BEGIN TASK DATA

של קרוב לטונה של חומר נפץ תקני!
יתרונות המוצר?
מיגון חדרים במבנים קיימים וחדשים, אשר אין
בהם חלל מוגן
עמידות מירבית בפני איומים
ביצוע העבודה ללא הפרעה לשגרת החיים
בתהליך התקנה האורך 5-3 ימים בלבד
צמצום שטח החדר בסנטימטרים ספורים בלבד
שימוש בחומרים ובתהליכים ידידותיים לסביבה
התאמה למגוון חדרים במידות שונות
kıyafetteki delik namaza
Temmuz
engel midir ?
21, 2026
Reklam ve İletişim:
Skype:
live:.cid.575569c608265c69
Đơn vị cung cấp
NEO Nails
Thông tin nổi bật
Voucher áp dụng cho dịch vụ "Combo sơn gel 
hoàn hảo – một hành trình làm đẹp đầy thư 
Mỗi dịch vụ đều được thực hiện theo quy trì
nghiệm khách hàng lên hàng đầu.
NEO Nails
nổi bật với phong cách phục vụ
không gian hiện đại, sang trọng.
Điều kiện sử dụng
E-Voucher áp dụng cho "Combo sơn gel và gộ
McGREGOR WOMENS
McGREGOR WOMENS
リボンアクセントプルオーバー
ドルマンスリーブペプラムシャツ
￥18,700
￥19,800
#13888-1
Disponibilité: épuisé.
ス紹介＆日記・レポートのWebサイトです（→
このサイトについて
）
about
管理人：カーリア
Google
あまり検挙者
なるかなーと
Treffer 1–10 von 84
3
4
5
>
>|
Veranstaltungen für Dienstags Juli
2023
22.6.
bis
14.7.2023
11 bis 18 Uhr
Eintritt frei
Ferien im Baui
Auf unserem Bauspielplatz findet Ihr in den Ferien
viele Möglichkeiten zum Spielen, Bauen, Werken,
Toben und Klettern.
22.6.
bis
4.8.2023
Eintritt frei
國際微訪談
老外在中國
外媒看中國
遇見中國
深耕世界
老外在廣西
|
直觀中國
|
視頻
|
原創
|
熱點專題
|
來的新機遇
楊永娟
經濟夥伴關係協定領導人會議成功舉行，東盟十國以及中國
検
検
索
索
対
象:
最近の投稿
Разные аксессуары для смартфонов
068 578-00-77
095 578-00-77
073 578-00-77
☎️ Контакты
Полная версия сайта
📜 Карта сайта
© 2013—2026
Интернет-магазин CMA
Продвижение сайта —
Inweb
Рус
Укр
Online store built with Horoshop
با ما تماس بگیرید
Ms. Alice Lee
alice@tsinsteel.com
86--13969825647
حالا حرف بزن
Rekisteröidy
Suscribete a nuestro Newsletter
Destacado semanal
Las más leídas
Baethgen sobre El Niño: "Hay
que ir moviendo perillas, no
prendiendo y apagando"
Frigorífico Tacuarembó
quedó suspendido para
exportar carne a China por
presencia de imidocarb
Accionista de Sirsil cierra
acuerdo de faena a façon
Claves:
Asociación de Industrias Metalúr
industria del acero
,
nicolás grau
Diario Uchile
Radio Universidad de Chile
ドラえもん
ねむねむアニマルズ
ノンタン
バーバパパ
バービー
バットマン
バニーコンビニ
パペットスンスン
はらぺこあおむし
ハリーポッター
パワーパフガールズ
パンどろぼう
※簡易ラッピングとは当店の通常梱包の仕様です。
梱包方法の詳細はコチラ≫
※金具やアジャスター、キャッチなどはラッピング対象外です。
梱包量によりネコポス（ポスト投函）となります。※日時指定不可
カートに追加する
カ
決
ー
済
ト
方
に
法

END TASK DATA

DIRECTIONS:
Give the entries again exactly, every one.

PROBLEM SOLUTION:
של קרוב לטונה של חומר נפץ תקני!
יתרונות המוצר?
מיגון חדרים במבנים קיימים וחדשים, אשר אין
בהם חלל מוגן
עמידות מירבית בפני איומים
ביצוע העבודה ללא הפרעה לשגרת החיים
בתהליך התקנה האורך 5-3 ימים בלבד
צמצום שטח החדר בסנטימטרים ספורים בלבד
שימוש בחומרים ובתהליכים ידידותיים לסביבה
התאמה למגוון חדרים במידות שונות
kıyafetteki delik namaza
Temmuz
engel midir ?
21, 2026
Reklam ve İletişim:
Skype:
live:.cid.575569c608265c69
Đơn vị cung cấp
NEO Nails
Thông tin nổi bật
Voucher áp dụng cho dịch vụ "Combo sơn gel 
hoàn hảo – một hành trình làm đẹp đầy thư 
Mỗi dịch vụ đều được thực hiện theo quy trì
nghiệm khách hàng lên hàng đầu.
NEO Nails
nổi bật với phong cách phục vụ
không gian hiện đại, sang trọng.
Điều kiện sử dụng
E-Voucher áp dụng cho "Combo sơn gel và gộ
McGREGOR WOMENS
McGREGOR WOMENS
リボンアクセントプルオーバー
ドルマンスリーブペプラムシャツ
￥18,700
￥19,800
#13888-1
Disponibilité: épuisé.
ス紹介＆日記・レポートのWebサイトです（→
このサイトについて
）
about
管理人：カーリア
Google
あまり検挙者
なるかなーと
Treffer 1–10 von 84
3
4
5
>
>|
Veranstaltungen für Dienstags Juli
2023
22.6.
bis
14.7.2023
11 bis 18 Uhr
Eintritt frei
Ferien im Baui
Auf unserem Bauspielplatz findet Ihr in den Ferien
viele Möglichkeiten zum Spielen, Bauen, Werken,
Toben und Klettern.
22.6.
bis
4.8.2023
Eintritt frei
國際微訪談
老外在中國
外媒看中國
遇見中國
深耕世界
老外在廣西
|
直觀中國
|
視頻
|
原創
|
熱點專題
|
來的新機遇
楊永娟
經濟夥伴關係協定領導人會議成功舉行，東盟十國以及中國
検
検
索
索
対
象:
最近の投稿
Разные аксессуары для смартфонов
068 578-00-77
095 578-00-77
073 578-00-77
☎️ Контакты
Полная версия сайта
📜 Карта сайта
© 2013—2026
Интернет-магазин CMA
Продвижение сайта —
Inweb
Рус
Укр
Online store built with Horoshop
با ما تماس بگیرید
Ms. Alice Lee
alice@tsinsteel.com
86--13969825647
حالا حرف بزن
Rekisteröidy
Suscribete a nuestro Newsletter
Destacado semanal
Las más leídas
Baethgen sobre El Niño: "Hay
que ir moviendo perillas, no
prendiendo y apagando"
Frigorífico Tacuarembó
quedó suspendido para
exportar carne a China por
presencia de imidocarb
Accionista de Sirsil cierra
acuerdo de faena a façon
Claves:
Asociación de Industrias Metalúr
industria del acero
,
nicolás grau
Diario Uchile
Radio Universidad de Chile
ドラえもん
ねむねむアニマルズ
ノンタン
バーバパパ
バービー
バットマン
バニーコンビニ
パペットスンスン
はらぺこあおむし
ハリーポッター
パワーパフガールズ
パンどろぼう
※簡易ラッピングとは当店の通常梱包の仕様です。
梱包方法の詳細はコチラ≫
※金具やアジャスター、キャッチなどはラッピング対象外です。
梱包量によりネコポス（ポスト投函）となります。※日時指定不可
カートに追加する
カ
決
ー
済
ト
方
に
法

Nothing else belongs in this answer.